Fitch Ratings, which tracks the amount of bonds issued to manage such risks, estimated that in 2005, roughly $5.6 billion in insurance-linked and risk-associated asset-backed bonds were issued to manage embedded value, XXX, property and catastrophic mortality risk, among others. This includes 144A deals. In 2006, issuance spiked to about $8.9 billion.
The ratings agency estimated that in 2007, issuance could potentially increase by 30%, said Don Thorpe, head of Fitch's ILS group. The agency did caveat that prediction, however, after the Florida Hurricane Catastrophe Fund, a state administered reinsurance program, doubled its capacity. That move is expected to take a lot of premiums out of the private market, based on the thinking that demand for catastrophe bonds will decrease, said Thorpe.

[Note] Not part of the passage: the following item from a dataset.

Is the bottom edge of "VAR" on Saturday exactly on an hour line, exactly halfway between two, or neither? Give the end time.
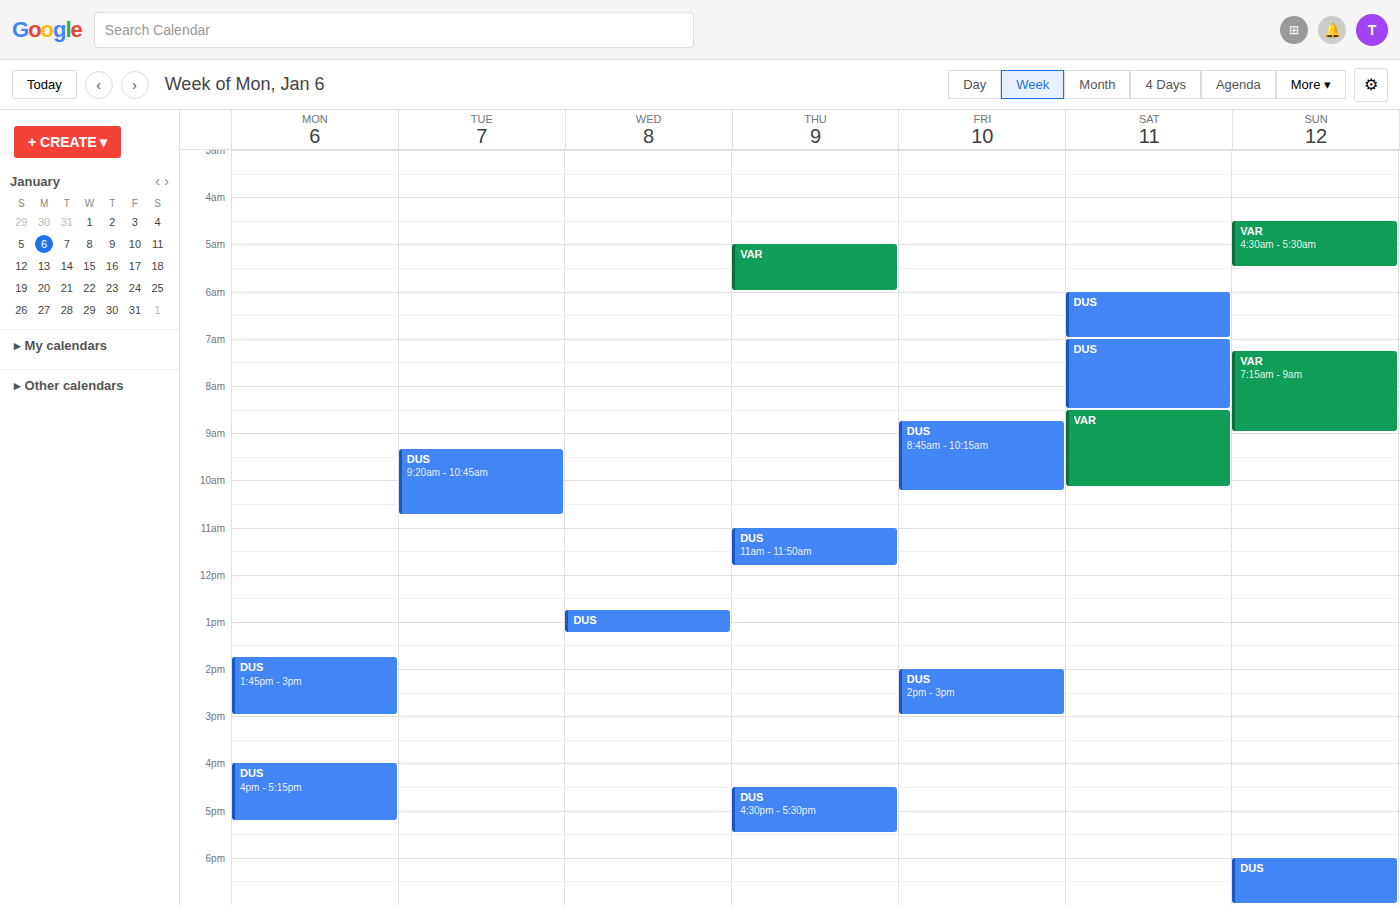
10:10 -- neither: 10 minutes below the 10:00 line and 50 minutes above the 11:00 line.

Pre-Katrina spreads on catastrophe bonds were at 600 over Libor and they widened out to 800 points over in post-Katrina pricing, Weber noted. Pricing pulled back a bit since January, to around 700 basis points, said market sources.
Joint ventures similar to that of JLT and ICAP have been set up before. Usually, a large insurance or reinsurance broker without a capital markets operation forges such an agreement with an investment bank, because the latter has access to capital markets investors to whom they can distribute bonds.
Whether risk management for storms in the Gulf Coast or other regions is largely handled outside the asset securitization market, professionals in the insurance-linked securities market are looking forward to a period of expansion and product innovation.
"The mechanisms by which risk will be covered or managed and the structures and instruments by means of which the capital is subscribed ... are subject to a process of development that can only accelerate," Burke said.